Lydia smiled painfully. ‘The problem is, I couldn’t care less if I never did find anyone else. Men don’t seem to interest me much, apart from—’ She stopped abruptly as it surfaced in her mind that Joe Jordan was the first interesting man she’d met for a long time. To make matters worse, she’d been just about to say it.

‘So there is someone?’ Daisy said eagerly.

‘No!’ Lydia denied hastily.

‘But you said—“apart from…”?’

‘Um—the ones you can’t have,’ Lydia improvised madly, then thought, Well, that wasn’t so far from the truth either.

‘Still, that could be a start!’ Daisy frowned. ‘Anyone I know?’

‘No. No—’

‘Is he married?’ Daisy asked, with both understanding and sympathy. ‘A lot of the best ones are.’

‘You’re right—was that Chattie calling?’ Their aunt Charlotte was universally known as Chattie Kelso, and she still lived with them in the big old house at Bronte, a beachside suburb of Sydney where both Daisy and Lydia had grown up.

Daisy rose. ‘She’s cooked roast pork,’ she said conspiratorially. ‘You know how paranoid she is about getting the crackling crisp. We’d better not keep her waiting.’

James Kelso, who was renowned for his bush ballads and poetry written under the name of Kelso James, as well as renowned for always wearing a bush shirt and jeans, raised his glass and cleared his throat. ‘I’d like to propose several toasts. First to you, my dear Chattie, for the crispest crackling you’ve ever produced.’

Chattie, a spinster in her fifties, with Lydia’s colouring and build although her hair was sprinkled with grey now, looked gratified. She raised her glass in return and her fine eyes glinted with mischief. ‘Thought so myself, although I didn’t like to say it.’

‘And to you, my dear Daisy—’ James inclined his head towards his elder daughter ‘—for looking sensational, as usual. No one would think you were a day over nineteen.’

Daisy smiled fondly at him. ‘Dad, you’re sweet, but you tell awful lies!’

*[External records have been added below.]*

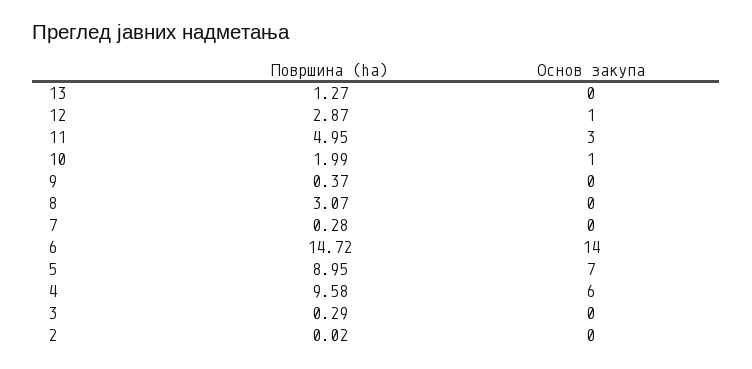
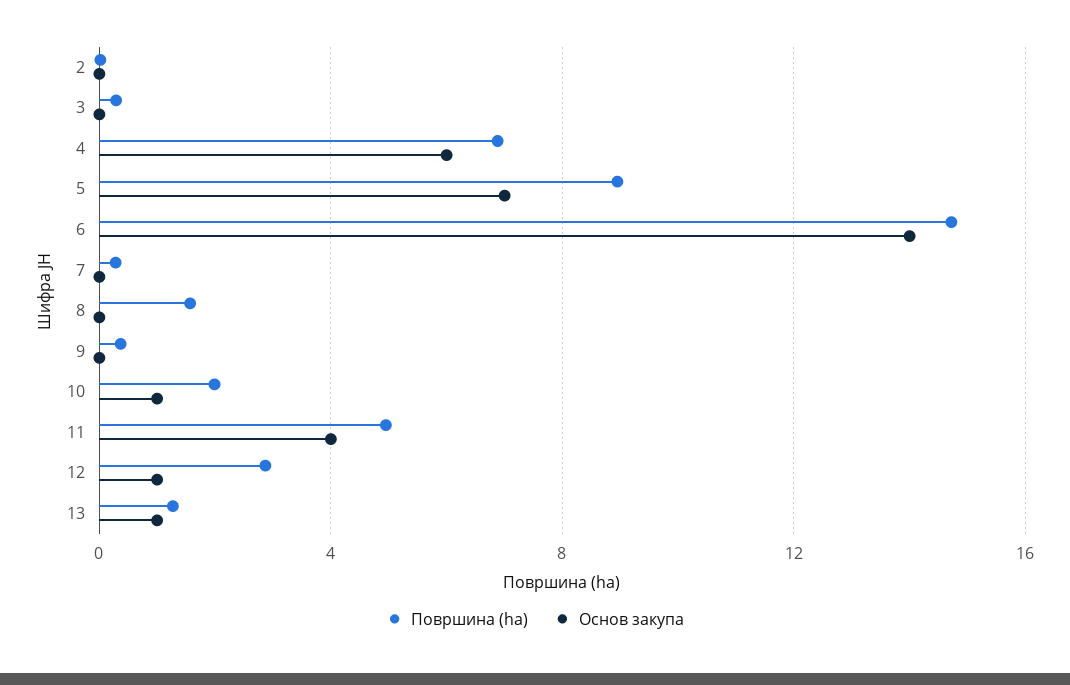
  {
    "Површина (ha)": {
      "13": 1.27,
      "12": 2.87,
      "11": 4.95,
      "10": 1.99,
      "9": 0.37,
-     "8": 3.07,
+     "8": 1.5,
      "7": 0.28,
      "6": 14.72,
      "5": 8.95,
-     "4": 9.58,
+     "4": 7,
      "3": 0.29,
      "2": 0.02
    },
    "Основ закупа": {
-     "13": 0,
+     "13": 1,
      "12": 1,
-     "11": 3,
+     "11": 4,
      "10": 1,
      "9": 0,
      "8": 0,
      "7": 0,
      "6": 14,
      "5": 7,
      "4": 6,
      "3": 0,
      "2": 0
    }
  }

‘May one enquire how your love life is going at present?’

‘One may—it’s going, but it’s at a critical stage, you could say.’

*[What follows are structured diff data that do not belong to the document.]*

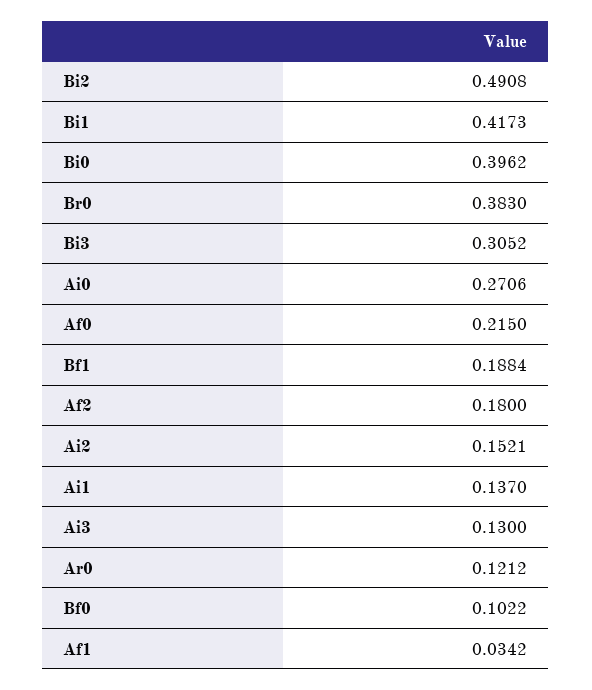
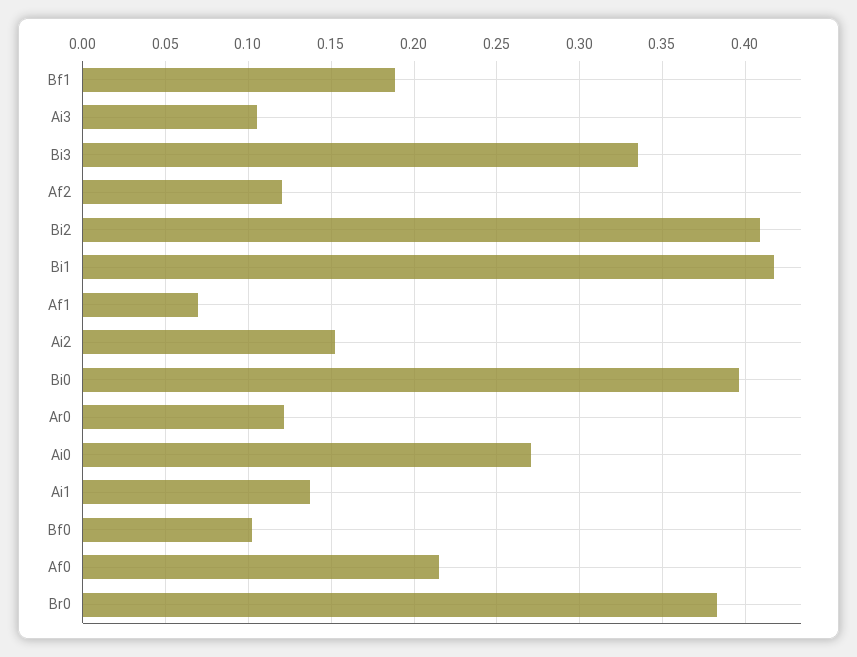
  {
-   "Bi2": 0.4908,
+   "Bi2": 0.41,
    "Bi1": 0.4173,
    "Bi0": 0.3962,
    "Br0": 0.383,
-   "Bi3": 0.3052,
+   "Bi3": 0.335,
    "Ai0": 0.2706,
    "Af0": 0.215,
    "Bf1": 0.1884,
-   "Af2": 0.18,
+   "Af2": 0.12,
    "Ai2": 0.1521,
    "Ai1": 0.137,
-   "Ai3": 0.13,
+   "Ai3": 0.105,
    "Ar0": 0.1212,
    "Bf0": 0.1022,
-   "Af1": 0.0342
+   "Af1": 0.07
  }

‘Hmm. Dangerous age, twenty-nine. Would you agree, Chattie?’

‘No. They can all be dangerous. I consider myself at my most dangerous when I was seventeen, closely followed by thirty-nine. At seventeen I would have done anything to have a boyfriend and be like the rest of the girls, and at thirty-nine I would have done anything to have a husband.’

‘What about children?’ Daisy asked.

‘That too. I gave serious thought to having one without a husband—’

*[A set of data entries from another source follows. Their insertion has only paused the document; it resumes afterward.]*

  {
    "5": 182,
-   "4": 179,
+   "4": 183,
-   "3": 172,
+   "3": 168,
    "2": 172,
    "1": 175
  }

‘Chattie!’ James reproved. ‘Don’t put silly ideas into their young heads.’

Lydia ate her roast pork and thought that if Joe Jordan were a fly on the wall he might be able to judge for himself how eccentric her family could be.

‘If you’d let me finish,’ Chattie said, ‘I decided against it because I realised it was extremely unfair to a child to deprive it of a father.’

Lydia put her knife and fork down and glanced at her aunt through her lashes. Had a whiff of Daisy’s state of mind got through to her?